Il risultato e le motivazioni della sentenza
Il riciclaggio è un reato che si configura quando un individuo sostituisce o trasferisce danaro o altri beni derivanti da attività illecite compiute da altri soggetti. Queste attività illecite vengono definite dalla giurisprudenza delitti non colposi. Ora, sostituendo o trasferendo il danaro o beni di altra natura derivanti da delitti non colposi, l’individuo che si presta all’operazione contribuisce fattivamente a creare un ostacolo effettivo alla giustizia ed alle autorità competenti, impegnate nell’identificarne la provenienza.
Dunque nel caso di specie, essersi prestati a far transitare il danaro derivante dalla frode informatica presso i propri conti per poi versarlo successivamente su altri, è riconducibile all’esigenza di “ripulire” il danaro derivante da attività illecita e fraudolenta, così da ostacolare le indagini volte a comprenderne l’origine e, dunque, il reato originario di frode.
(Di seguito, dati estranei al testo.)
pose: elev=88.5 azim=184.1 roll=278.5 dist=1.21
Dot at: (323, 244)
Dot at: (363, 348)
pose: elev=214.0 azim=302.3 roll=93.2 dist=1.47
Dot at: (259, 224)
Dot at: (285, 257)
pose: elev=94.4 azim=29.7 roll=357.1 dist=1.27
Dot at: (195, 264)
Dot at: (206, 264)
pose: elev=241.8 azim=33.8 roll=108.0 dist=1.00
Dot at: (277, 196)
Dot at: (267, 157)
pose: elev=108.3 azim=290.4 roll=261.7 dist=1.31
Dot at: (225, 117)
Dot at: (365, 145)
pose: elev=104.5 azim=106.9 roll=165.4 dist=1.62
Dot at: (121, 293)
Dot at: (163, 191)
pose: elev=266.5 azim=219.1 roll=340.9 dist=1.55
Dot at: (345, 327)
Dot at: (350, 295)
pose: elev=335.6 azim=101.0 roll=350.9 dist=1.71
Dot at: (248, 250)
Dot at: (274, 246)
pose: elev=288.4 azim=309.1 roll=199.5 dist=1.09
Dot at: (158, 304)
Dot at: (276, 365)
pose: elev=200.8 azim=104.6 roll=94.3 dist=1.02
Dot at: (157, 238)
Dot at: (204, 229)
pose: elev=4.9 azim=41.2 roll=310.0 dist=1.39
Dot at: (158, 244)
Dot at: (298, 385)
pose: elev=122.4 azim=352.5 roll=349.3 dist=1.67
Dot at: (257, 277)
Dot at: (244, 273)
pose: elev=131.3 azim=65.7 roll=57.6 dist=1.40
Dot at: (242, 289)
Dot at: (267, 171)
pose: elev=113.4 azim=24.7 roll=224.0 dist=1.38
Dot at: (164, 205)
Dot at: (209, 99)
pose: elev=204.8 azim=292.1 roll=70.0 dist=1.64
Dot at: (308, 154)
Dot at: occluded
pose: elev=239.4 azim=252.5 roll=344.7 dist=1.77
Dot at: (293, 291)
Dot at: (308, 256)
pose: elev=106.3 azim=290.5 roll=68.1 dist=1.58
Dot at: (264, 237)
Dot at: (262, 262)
Per questo motivo, secondo i giudici di legittimità, i soggetti che hanno consentito il trasferimento temporaneo di danaro presso i loro conti correnti si sono resi responsabili del reato di riciclaggio, ma non di frode, mancando le prove di un effettivo concorso alla realizzazione della truffa informatica che aveva generato il guadagno illecito.